▶ Testo da analizzare:
Quando nel 1991, l’aereo inziò la fase di decollo da Rio de Janeiro, fu chiarissimo cosa sia la ‘saudade’ per i brasiliani e per chi ha la fortuna di entrare in contatto con quel’universo di contraddizioni. Una Grande persona – oggi sono ventiquattro anni ci ha lasciato e la data catapulta all’incidente e quanto sia sempre limpido il suo ricordo – mi spiegò che si tratta di una malattia senza cura, per loro endemica dalla nascita, per noi dal momento del contagio. 

Una sorta di ‘saudade’, però, l’ho contratta anche in Bolivia, una realtà all’antitesi da quella brasiliana, ma altrettanto penetrante, altrettanto malinconica, una nostalgia che non ha un nome, ma ho scelto di chiamarla “madidi” come il fiume che scorre nel Parco Nazionale omonimo.

Un’esperienza a contatto con la Natura più immensa del terzo pianeta del sistema solare la si vive in quell’area naturale protetta situata tra le province di Franz Tamayo, Abel Iturralde e Bautista Saavedra nel Dipartimento di La Paz.

Dalla capitale si atterra a Rurrenabaque con piccoli aerei, da lì è possibile raggiungere i fiumi Beni e Tuíchi con i mezzi pubblici. Infine, con un viaggio pluviale su una piccola imbarcazione a motore, si arriva all’alloggio (all’interno del parco ci sono alcuni lodge e ecolodge).

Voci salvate
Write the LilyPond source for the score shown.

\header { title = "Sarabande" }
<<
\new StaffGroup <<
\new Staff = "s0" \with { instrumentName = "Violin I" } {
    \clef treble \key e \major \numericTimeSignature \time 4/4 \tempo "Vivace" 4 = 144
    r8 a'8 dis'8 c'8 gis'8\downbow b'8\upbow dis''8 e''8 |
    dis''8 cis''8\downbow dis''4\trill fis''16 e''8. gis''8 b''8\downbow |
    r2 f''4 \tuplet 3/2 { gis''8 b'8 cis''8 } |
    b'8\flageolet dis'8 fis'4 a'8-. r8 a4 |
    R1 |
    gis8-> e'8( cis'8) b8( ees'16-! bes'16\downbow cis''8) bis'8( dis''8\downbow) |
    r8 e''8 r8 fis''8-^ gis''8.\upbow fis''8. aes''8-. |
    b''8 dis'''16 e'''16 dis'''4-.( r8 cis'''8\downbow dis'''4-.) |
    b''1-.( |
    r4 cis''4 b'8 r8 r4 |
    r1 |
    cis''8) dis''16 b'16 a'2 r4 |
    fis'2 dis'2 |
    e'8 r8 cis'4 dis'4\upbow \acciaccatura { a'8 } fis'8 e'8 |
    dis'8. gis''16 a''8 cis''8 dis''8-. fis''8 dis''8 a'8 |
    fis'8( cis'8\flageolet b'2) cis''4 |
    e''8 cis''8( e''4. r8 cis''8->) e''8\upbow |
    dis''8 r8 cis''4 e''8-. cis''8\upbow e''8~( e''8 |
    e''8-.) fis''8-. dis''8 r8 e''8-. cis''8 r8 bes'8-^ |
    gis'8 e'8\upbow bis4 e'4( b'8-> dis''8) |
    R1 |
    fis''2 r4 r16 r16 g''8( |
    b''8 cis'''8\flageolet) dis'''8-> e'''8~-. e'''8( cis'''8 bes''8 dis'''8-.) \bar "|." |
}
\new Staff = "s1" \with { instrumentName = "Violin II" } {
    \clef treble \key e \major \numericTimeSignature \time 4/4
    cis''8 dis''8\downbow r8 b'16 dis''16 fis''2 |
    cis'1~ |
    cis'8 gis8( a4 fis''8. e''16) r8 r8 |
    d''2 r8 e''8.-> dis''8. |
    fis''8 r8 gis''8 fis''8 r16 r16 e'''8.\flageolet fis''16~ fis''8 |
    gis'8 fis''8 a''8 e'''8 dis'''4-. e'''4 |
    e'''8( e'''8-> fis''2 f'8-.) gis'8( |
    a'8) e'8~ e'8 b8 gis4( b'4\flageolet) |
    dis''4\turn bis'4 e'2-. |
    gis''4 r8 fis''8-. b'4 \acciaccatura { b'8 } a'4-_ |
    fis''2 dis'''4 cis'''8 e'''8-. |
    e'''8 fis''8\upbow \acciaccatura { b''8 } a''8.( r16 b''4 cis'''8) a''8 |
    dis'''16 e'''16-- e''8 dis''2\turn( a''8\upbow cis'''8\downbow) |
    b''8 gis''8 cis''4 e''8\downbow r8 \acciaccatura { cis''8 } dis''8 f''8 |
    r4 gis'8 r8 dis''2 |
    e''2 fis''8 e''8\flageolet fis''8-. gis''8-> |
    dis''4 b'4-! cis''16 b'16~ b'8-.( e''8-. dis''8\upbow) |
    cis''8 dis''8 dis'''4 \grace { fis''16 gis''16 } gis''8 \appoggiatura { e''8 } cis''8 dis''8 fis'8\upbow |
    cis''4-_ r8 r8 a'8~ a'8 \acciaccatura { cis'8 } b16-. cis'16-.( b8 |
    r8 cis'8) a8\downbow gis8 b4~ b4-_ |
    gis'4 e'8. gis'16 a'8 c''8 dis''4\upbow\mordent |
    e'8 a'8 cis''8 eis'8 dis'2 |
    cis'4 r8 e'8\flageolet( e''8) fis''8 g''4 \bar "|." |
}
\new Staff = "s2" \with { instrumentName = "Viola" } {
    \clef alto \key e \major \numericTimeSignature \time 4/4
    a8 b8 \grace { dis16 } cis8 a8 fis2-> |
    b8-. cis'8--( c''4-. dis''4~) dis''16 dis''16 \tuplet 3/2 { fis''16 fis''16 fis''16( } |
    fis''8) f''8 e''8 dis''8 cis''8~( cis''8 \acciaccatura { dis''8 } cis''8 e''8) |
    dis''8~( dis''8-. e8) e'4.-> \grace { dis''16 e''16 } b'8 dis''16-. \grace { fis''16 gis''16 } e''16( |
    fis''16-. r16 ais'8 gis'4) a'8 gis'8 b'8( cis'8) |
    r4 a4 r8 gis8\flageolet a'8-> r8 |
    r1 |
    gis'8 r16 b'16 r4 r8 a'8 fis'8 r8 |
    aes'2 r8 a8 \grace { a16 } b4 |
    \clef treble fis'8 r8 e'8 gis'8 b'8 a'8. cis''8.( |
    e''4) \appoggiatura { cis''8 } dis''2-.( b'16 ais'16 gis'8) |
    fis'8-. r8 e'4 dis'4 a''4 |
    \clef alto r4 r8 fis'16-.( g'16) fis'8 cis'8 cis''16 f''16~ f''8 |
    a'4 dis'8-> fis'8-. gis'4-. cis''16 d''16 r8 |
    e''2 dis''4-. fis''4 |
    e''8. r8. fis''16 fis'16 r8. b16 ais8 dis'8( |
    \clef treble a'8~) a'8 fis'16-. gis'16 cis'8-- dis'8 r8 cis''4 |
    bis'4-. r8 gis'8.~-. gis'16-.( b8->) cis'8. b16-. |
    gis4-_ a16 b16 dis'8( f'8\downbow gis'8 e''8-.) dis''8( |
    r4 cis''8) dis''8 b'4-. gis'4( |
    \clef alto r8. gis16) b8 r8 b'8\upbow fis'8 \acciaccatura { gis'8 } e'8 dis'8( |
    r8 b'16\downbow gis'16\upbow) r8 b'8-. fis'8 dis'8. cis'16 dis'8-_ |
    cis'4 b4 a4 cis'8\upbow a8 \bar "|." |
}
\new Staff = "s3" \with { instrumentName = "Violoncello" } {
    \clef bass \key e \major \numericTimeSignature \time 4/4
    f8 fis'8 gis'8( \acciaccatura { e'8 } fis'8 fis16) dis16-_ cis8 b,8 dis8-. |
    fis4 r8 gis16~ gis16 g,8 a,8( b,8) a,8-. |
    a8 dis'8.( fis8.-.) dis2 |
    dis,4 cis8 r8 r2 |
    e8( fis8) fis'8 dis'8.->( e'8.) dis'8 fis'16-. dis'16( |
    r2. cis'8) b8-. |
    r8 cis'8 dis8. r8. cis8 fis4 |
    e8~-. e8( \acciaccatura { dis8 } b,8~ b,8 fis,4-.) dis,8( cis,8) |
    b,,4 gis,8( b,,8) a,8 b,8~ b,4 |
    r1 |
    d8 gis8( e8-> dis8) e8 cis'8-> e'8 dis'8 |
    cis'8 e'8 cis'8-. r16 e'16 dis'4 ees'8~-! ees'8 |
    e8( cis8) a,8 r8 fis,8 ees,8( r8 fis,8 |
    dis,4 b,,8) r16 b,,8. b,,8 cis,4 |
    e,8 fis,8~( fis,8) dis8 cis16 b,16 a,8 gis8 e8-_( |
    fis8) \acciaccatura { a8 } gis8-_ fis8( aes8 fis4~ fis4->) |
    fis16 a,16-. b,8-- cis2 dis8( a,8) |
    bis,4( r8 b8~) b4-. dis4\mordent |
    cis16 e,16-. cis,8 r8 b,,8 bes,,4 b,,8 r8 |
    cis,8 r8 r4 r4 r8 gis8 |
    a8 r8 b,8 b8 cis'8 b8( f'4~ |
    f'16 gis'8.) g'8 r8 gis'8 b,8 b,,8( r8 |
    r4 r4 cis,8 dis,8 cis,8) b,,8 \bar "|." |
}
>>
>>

▶ Esercizi da svolgere:
1) Rispondi a queste domande sul testo da analizzare:
(a) In che anno l'aereo iniziò il decollo da Rio de Janeiro?
(b) Con quale nome chi scrive ha scelto di chiamare la nostalgia contratta in Bolivia?
(c) In quale località si atterra con piccoli aerei?
2) Sostituisci "piccoli aerei" con "voli di linea" nel tratto del testo da analizzare che va da "Dalla capitale si" fino a "lodge e ecolodge).", e riscrivi quel tratto.

▶ Risposte agli esercizi:
1)
(a) Nel 1991.
(b) "Madidi", come il fiume che scorre nel Parco Nazionale omonimo.
(c) A Rurrenabaque.

2)
Dalla capitale si atterra a Rurrenabaque con voli di linea, da lì è possibile raggiungere i fiumi Beni e Tuíchi con i mezzi pubblici. Infine, con un viaggio pluviale su una piccola imbarcazione a motore, si arriva all’alloggio (all’interno del parco ci sono alcuni lodge e ecolodge).